TASK MATERIAL:
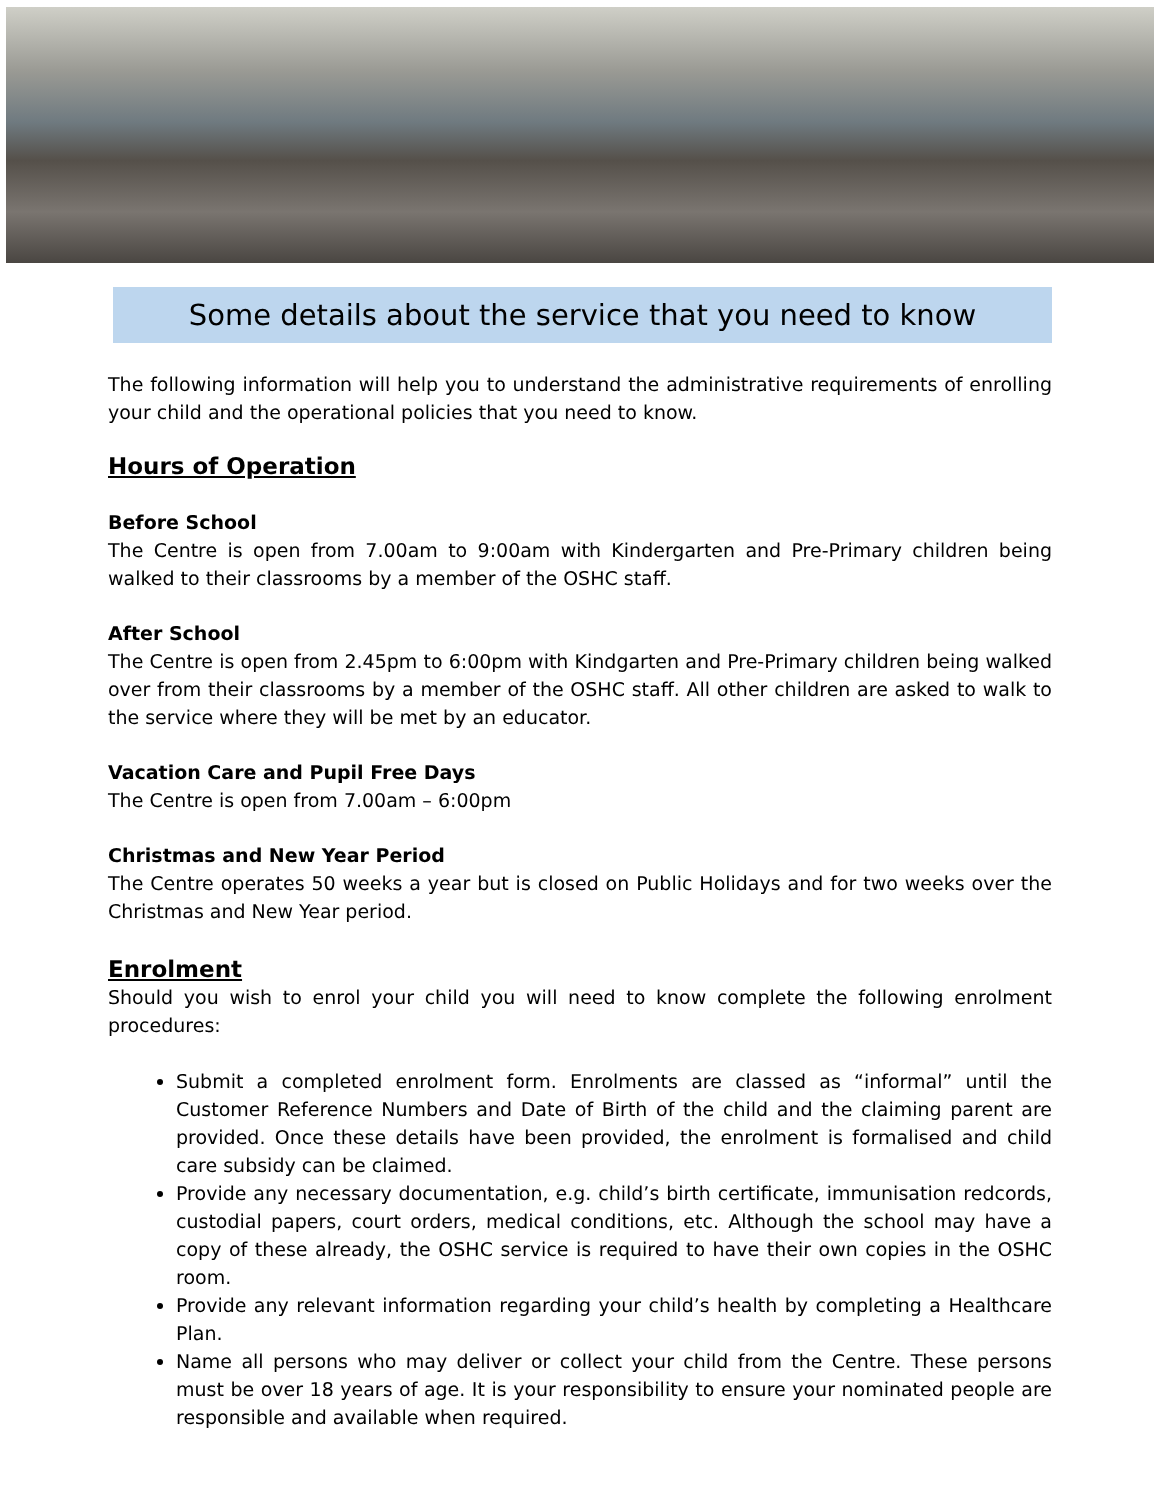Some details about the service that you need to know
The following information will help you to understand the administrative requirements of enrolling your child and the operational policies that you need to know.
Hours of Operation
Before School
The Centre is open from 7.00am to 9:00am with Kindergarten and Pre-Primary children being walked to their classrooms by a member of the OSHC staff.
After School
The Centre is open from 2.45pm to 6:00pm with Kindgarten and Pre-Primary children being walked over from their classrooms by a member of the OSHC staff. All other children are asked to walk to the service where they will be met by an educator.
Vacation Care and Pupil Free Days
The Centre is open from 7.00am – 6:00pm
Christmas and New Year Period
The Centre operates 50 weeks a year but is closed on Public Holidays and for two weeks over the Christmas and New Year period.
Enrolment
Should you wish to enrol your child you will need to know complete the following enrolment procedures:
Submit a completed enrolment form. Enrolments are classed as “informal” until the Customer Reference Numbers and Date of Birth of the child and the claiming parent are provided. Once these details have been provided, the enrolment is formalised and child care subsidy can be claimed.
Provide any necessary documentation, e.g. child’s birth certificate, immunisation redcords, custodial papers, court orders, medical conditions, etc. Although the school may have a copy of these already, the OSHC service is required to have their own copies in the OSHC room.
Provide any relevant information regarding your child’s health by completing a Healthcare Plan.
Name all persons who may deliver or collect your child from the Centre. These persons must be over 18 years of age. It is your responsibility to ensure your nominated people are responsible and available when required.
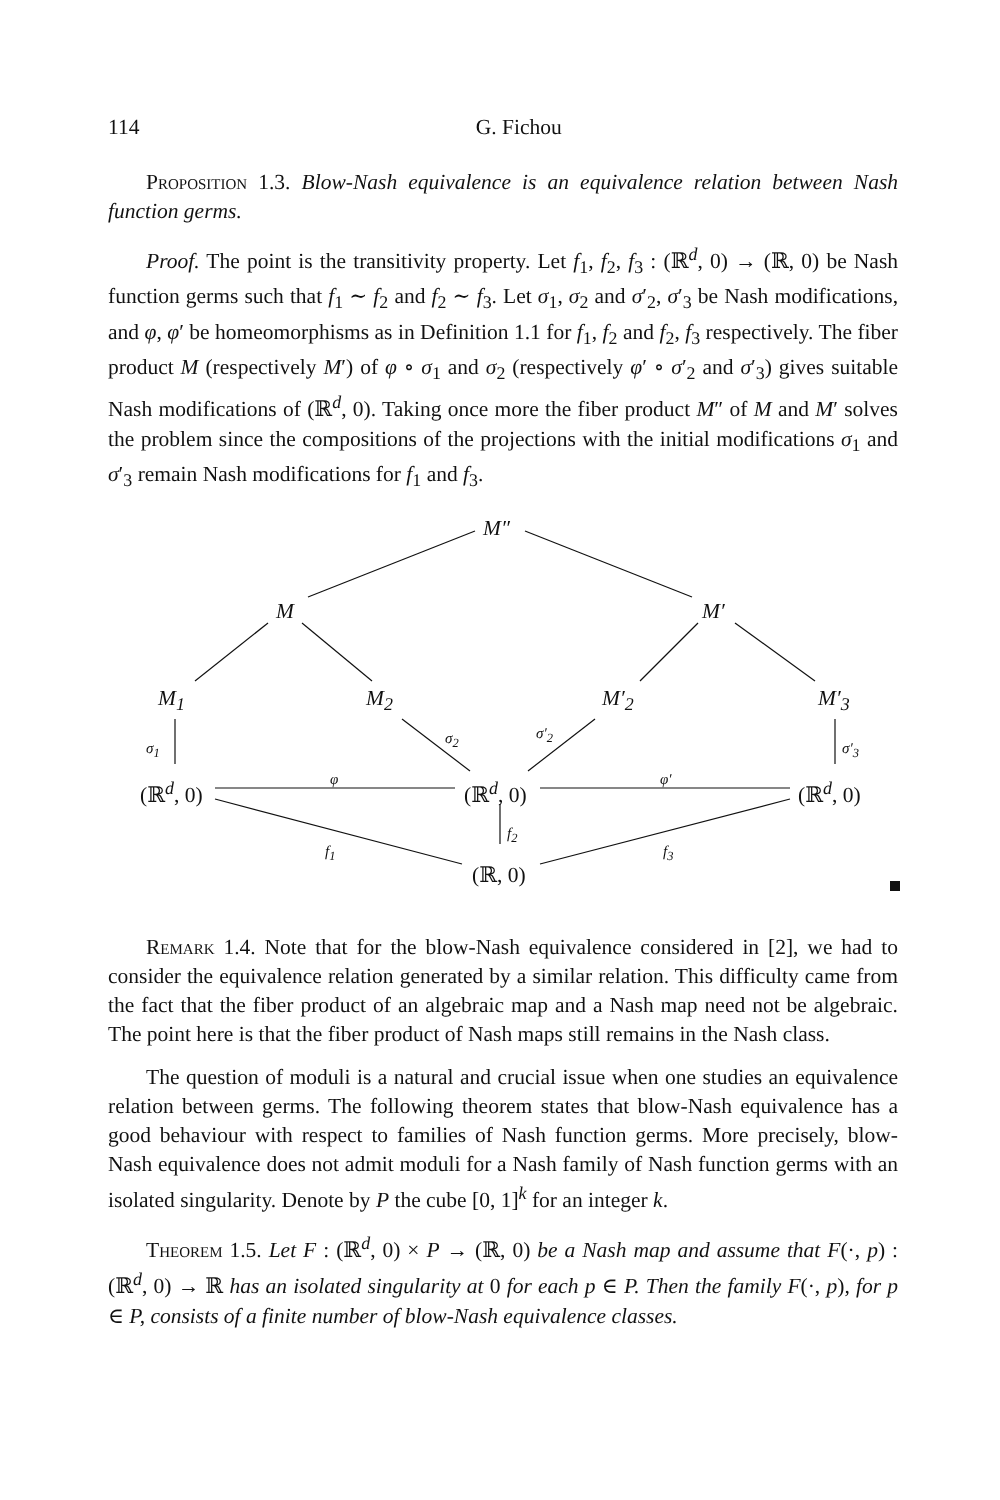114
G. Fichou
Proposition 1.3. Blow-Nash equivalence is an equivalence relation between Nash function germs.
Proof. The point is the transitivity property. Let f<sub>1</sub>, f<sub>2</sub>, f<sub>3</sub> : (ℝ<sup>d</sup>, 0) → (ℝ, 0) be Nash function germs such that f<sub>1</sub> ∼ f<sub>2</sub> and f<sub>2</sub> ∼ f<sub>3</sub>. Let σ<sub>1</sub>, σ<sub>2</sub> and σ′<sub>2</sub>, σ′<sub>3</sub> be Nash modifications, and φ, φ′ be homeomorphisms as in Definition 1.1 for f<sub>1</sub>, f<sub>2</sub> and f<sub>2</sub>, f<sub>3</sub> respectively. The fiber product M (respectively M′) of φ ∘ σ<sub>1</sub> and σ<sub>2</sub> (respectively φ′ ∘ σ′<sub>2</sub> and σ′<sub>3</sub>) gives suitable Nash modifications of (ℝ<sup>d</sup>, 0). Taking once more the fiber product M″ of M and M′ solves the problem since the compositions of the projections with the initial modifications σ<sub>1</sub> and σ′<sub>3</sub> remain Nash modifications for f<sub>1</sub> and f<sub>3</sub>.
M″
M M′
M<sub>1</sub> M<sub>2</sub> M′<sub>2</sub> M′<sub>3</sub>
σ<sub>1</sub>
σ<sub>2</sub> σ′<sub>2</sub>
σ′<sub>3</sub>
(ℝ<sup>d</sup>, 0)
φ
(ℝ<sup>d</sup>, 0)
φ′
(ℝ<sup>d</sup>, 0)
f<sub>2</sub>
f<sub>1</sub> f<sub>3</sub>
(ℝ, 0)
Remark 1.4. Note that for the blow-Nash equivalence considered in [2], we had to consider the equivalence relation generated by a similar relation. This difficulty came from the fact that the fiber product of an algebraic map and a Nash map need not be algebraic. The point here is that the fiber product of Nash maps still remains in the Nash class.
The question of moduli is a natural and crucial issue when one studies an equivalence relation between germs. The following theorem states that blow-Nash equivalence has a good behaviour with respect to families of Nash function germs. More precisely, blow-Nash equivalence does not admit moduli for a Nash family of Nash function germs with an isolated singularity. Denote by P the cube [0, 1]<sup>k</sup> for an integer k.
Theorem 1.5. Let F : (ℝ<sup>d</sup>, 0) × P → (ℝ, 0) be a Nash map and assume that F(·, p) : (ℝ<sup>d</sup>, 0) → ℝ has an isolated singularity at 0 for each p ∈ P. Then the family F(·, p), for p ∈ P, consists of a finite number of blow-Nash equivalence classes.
* * *
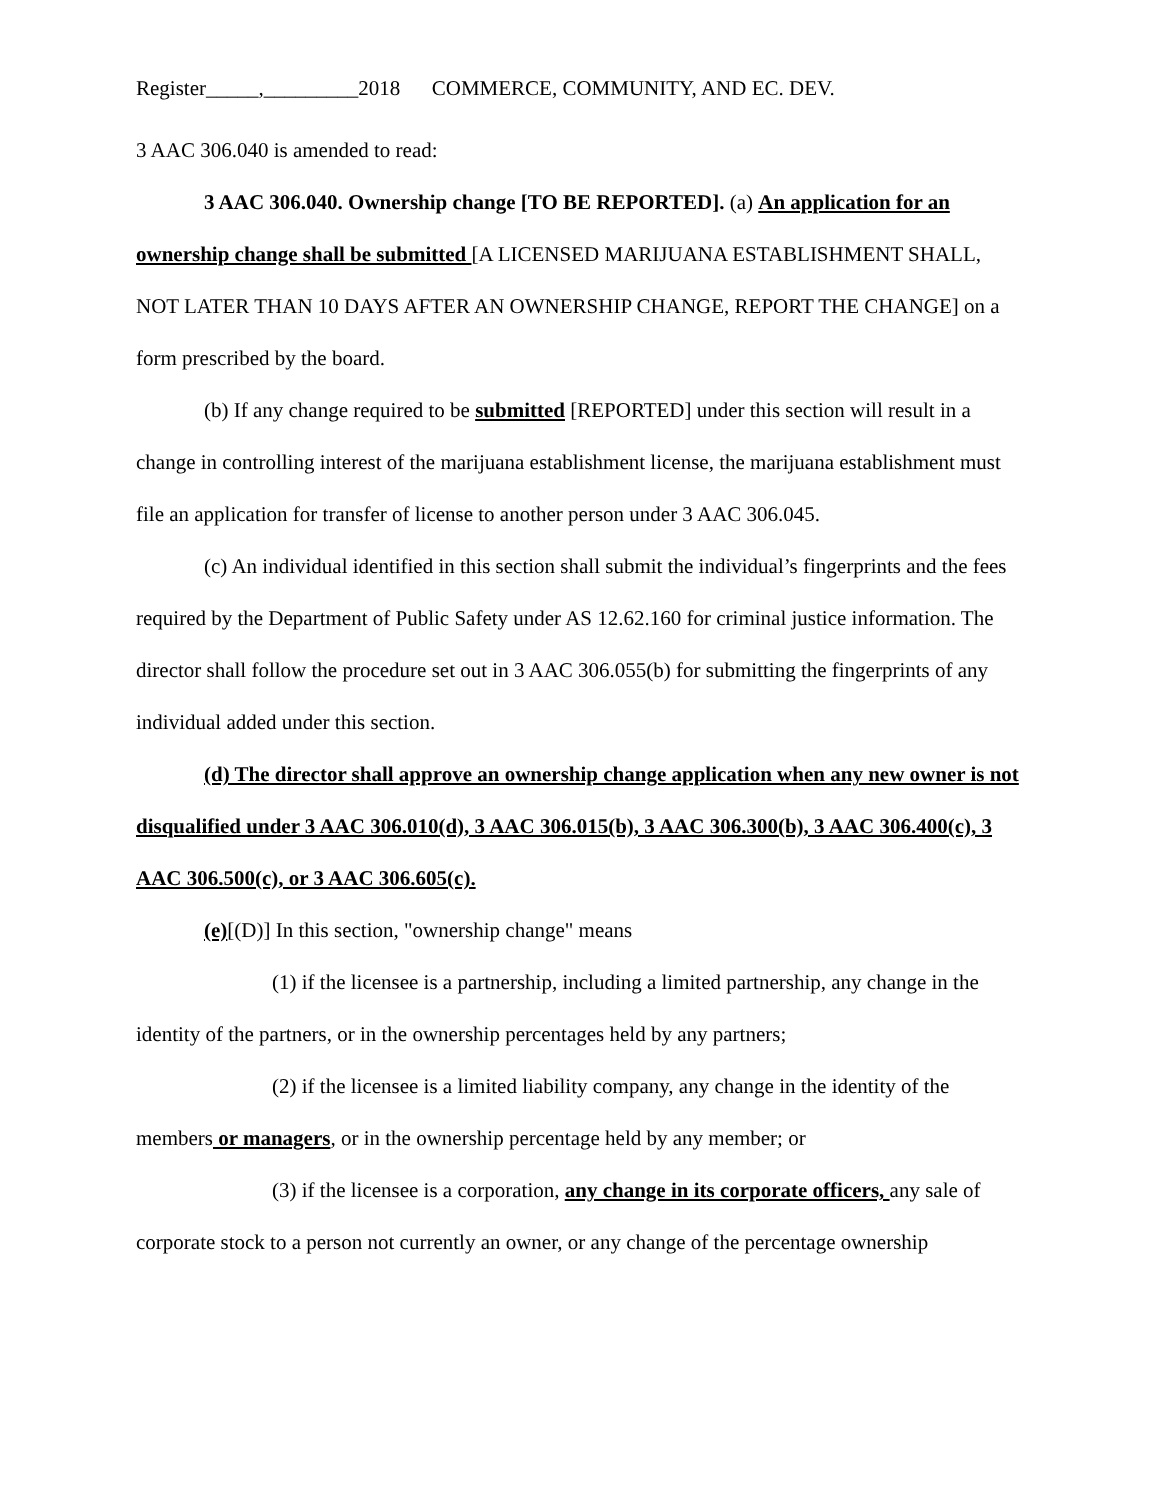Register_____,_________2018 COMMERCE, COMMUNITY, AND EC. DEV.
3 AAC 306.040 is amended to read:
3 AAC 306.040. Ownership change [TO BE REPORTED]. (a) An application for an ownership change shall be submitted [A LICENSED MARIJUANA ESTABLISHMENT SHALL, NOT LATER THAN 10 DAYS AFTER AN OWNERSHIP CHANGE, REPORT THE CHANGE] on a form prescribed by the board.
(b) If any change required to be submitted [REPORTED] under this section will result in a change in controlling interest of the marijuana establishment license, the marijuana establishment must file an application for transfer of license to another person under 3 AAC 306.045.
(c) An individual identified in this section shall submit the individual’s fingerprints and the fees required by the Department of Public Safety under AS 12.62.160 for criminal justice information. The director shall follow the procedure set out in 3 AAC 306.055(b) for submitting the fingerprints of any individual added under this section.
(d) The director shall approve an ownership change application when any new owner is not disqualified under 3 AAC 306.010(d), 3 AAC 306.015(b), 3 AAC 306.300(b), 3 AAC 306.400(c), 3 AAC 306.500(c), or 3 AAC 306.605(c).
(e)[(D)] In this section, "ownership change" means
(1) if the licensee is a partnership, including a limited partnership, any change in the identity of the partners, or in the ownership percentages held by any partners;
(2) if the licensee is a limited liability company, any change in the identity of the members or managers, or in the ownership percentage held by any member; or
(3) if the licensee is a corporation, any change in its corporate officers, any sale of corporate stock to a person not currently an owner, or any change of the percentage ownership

EXERCISE DESCRIPTION: Look above for the line containing "The Centre is open from 7.00am to" and the line containing "After School". Transcribe both, with the lines between them, exactly.

TASK OUTPUT:
The Centre is open from 7.00am to 9:00am with Kindergarten and Pre-Primary children being walked to their classrooms by a member of the OSHC staff.
After School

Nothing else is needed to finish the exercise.